第29話 沼尻の戦い・消失
佐野陣
そこには血濡れの男が立っていた。
その男の名は…吉良氏朝。北条氏の食客にして北条幻庵の婿である文系の男である。
ではどうしてこうなったのか…それはニ刻(四時間)程遡る。
康邦side
北条綱成らの突入により、混戦が始まった。その時、康邦と氏朝は綱成の命により、やや南西の下津原に布陣していた。
綱成「お主らはあまり目立たないところ…そうだな。下津原辺りに布陣しろ。今日は左が大きく動く。それこそお主らに反応する暇もないほどにな」
康邦「それで私達は左から抜けて佐竹を刺せば良いのか??」
綱成「話が早いな。しかし刺すのは佐竹ではない」
氏朝「それって」
綱成「ああ。お前らには敵の要、佐野宗綱を叩いてもらう」
康邦「成程。ならばお主らには大きく前に敵を誘かなければな」
綱成「それは康俊がやってくれる」
康邦「康俊殿なら安全だな」
綱成「で、だ。今日は俺も佐竹の鬼を
康邦、氏朝は目を見開いた。ありえない。この男。そう考えるも、この男ならできるかもしれない。そう思い直す。

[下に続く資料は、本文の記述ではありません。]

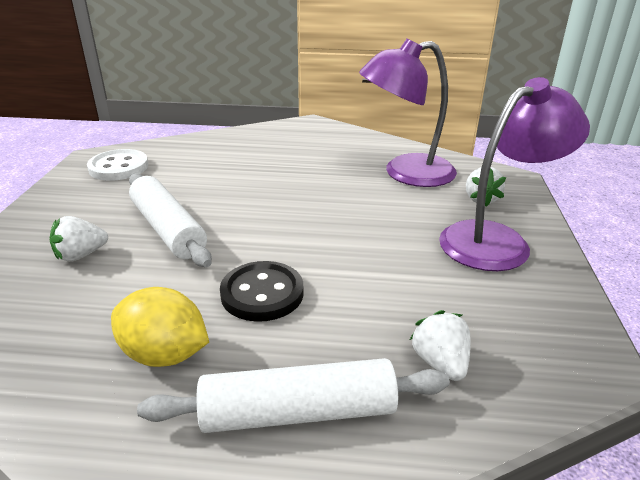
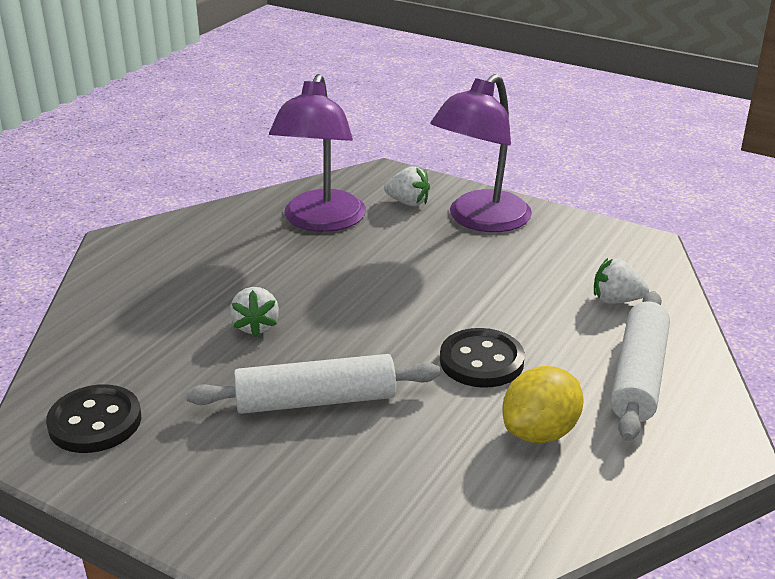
camera: 65 degrees left, 0 degrees up
white strawberry [50,216,108,262] -> white strawberry moved to [230,287,279,337]
white button [87,149,148,181] -> black button [46,385,142,453]
purple lamp [439,77,590,271] -> purple lamp turned 135 degrees counterclockwise [430,74,532,232]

それから四半刻(三十分)後。中央から大きな喚声が上がる
康邦「始まったか」
そして、ついに出番が来る。
目の前には一筋の路。敵が裂け、目の前から姿を消した時。無傷の沼田軍三千六百は動き出す。
北条兵「うおー」
喚声をあげ攻め上がる。間宮殿のおかげでこちらに飛び出してくるものはいない。しかし、こちらに気づいたのか佐野軍の遊軍が飛び出して、こちらに向かってくる。
康邦「チッ。第一番隊!左方展開。迎え撃て!」
急ぎ軍を展開するも間に合わないー
康長「あぶねえな…藤田殿!ここは俺が受け持つ。貴方は先に向かってくれ!」
何故彼がここに?ここは松田の持ち場からは大きくかけ離れているが、そんなこと気にする暇はない。何しろここで足を止めれば
康邦「感謝する!」
そう一言言い、先に進む。先駆する騎馬の勢いを加速させ、佐野の二陣に突入する。ここで俺の役目は終わりだ。
康邦「吉良殿!あとは頼んだ!」
氏朝「かしこまった!」
そう声をかけ、足を止める。ここさえ突破すれば残るのは親衛隊の三百ほどだ。吉良配下の精兵五百には叶うまい。
少し安心し、援護を続ける。そして目の前に立つこの男を見つめる
康邦「久しぶりだな。佐野房綱。いや、今は天徳寺宝衍だったか」
天徳寺宝衍「藤田の不忠者か…お主には用はない。館様を守りにいく。そこを退け」
康邦「どかぬ」
宝衍「何故じゃ?河越で弱った主家をなんの忠義もなく裏切った其方が?自分の命が1番大切なのだろう?」
康邦「あ?」
もの凄い声が喉から出る。それは俺の過去を。禁忌に触れた男への大きな怒りだった。
設定裏話
前話にあった康長の怪我の話はこの時のことで、彼は憲秀に康邦の佐野攻撃の援護を命じられてました。康長が出払い、穴が空いたのを四郎が埋めたというわけです。なるべく多くのものに佐野奇襲を伝えないよう、四郎をも騙した憲秀に氏政は改めて感状を渡しました。